1. Eine Garantie auf ihren angestammten Arbeitsplatz, wenn sie aus ihrem Erziehungsurlaub zurückkehrt, besteht grundsätzlich nicht ( Urteil des Landesarbeitsgerichts Schleswig-Holstein, AZ: 4 Sa 497/00).

Der Arbeitgeber kann hierbei von seinem Direktionsrecht im Rahmen der arbeitsvertragliche Regelung Gebrauch machen und Sie auf eine vergleichbare Position als Pädagogin einsetzen.

D.h. Sie haben keine Garantie, auf ihren angestammten Arbeitsplatz zurückzukehren, wenn sie aus dem Erziehungsurlaub zurückkehrt. Ver- und Umsetzungen richten sich vielmehr nach den allgemeinen Regeln. Insoweit wird die neue Zuteilung einer anderen Gruppe im Rahmen der Anstellung als Pädagogin von dem Direktionsrecht des Arbeitgebers umfasst sein.

2. Hinsichtlich der veränderten Arbeitszeit kann der Arbeitgeber im Rahmen seines Weisungsrechts die Lage der täglichen Arbeitszeit bestimmen.

Bei der Bestimmung der Lage der Arbeitszeit muss der Arbeitgeber auf Ihre Interessen Rücksicht nehmen. Er muss Ihre Sorgepflichten beachten. Insoweit brauchen Sie nicht damit zu rechnen, dass Sie bei ihrer Rückkehr aus dem Erziehungsurlaub die Lage ihrer täglichen Arbeitszeit geändert hat.

Insbesondere eine Verlegung der Arbeitszeit auf das Wochenende entspricht nicht mehr billigem Ermessen. Der Arbeitgeber überschreitet seine Weisungsbefugnis, wenn Ihnen die Lage der Arbeitszeit nach billigem Ermessen nicht mehr zugemutet werden kann, was hinsichtlich der Verlegung auf das Wochenende als Alleinerziehende regelmäßig der Fall sein durfte.

Etwas anderes gilt hingegen nur, wenn sich aus dem Arbeitsvertrag ergibt, dass die Arbeitszeit auch am Wochenende liegen kann.

3. Eine Regelung mit dem Arbeitsgeber ist sicherlich erstrebenswert. Inwieweit sich jedoch die Arbeitszeiten auf Ihre Bedürfnisse werden anpassen lassen, vor dem Hintergrund der vorgegebenen Kurszeiten, ist fraglich.

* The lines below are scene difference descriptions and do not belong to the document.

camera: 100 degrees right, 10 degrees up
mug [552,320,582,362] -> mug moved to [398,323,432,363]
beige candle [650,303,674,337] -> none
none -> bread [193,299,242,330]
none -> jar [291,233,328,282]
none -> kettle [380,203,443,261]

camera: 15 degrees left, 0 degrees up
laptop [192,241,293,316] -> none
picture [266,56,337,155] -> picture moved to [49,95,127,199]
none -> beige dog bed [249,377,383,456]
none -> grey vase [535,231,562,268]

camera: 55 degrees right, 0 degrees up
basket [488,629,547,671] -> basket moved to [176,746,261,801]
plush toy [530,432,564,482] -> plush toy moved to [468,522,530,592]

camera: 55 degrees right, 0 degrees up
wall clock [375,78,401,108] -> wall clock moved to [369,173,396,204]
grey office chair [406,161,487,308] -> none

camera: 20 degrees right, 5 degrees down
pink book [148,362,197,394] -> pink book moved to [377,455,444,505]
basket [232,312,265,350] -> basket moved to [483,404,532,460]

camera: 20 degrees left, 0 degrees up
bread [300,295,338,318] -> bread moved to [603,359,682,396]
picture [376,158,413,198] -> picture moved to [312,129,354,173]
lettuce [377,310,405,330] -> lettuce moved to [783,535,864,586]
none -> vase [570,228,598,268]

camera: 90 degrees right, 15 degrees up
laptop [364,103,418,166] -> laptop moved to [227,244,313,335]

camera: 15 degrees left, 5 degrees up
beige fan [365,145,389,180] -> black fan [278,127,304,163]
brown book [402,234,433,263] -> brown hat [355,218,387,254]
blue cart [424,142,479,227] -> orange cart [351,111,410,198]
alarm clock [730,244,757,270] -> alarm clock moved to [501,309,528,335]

Möglicherweise sollten Sie, soweit vorhanden, den Betriebsrat fragen, vorher aber noch mal mit Ihrer Chefin, abklären, ob nicht doch eine Änderung der Arbeitszeit möglich ist.

Sicherlich besteht auch immer die Möglichkeit, im Rahmen einer Einigung einvernehmlich aus dem Arbeitsverhältnis mit einer entsprechenden Abfindung auszuscheiden. Allerdings sind hierbei Aspekte im Hinblick auf das Arbeitslosengeld und der steuerlichen Belastung zu beachten.

Ich hoffe ich konnte Ihre Frage ausreichend beantworten.

Mit besten Grüßen

RA Schröter

Nachfrage vom Fragesteller 21.03.2006 | 13:42


Vielen Dank für die ausführliche Information.

Eine kurze Nachfrage... Sie hatten Auswirkungen auf das Arbeitslosengeld und das Steuerrecht erwähnt.

Bzgl. des Stuerrechts ist mir klar, dass die Abfindungen ganz normal, ggf. innerhalb der Fünftel Regelung versteuert werden müssen.

Aber welche Auswirkungen gibt es hinsichtlich des Arbeitslosengeldes ?

Vielen Dank für die Beantwortung der Nachfrage.

Antwort auf die Nachfrage vom Anwalt 21.03.2006 | 21:16

Obgleich es sich hierbei um eine neue Frage handelt, gebe ich Ihnen einen kurzen Überblick. Soweit Sie vertiefte Informationen benötigen können Sie mich gerne per Email oder über die Online-Beratungsanfrage kontaktieren.

Hinsichtlich des Anspruches auf Arbeitslosengeldes gilt hier der Grundsatz, daß der Arbeitnehmer der eine Auflösung seines Arbeitsvertrages hervorgerufen hat bzw. verschuldet hat eine gewisse Sperrfrist in Kauf nehmen muß. Diese Sperrfrist kann bei einer entsprechenden Regeleung der Abfindung und Beachtungs der Kündigungsfristen vermieden werden.

Ich hoffe Ihnen hiermit einen Überblick gegeben zu haben.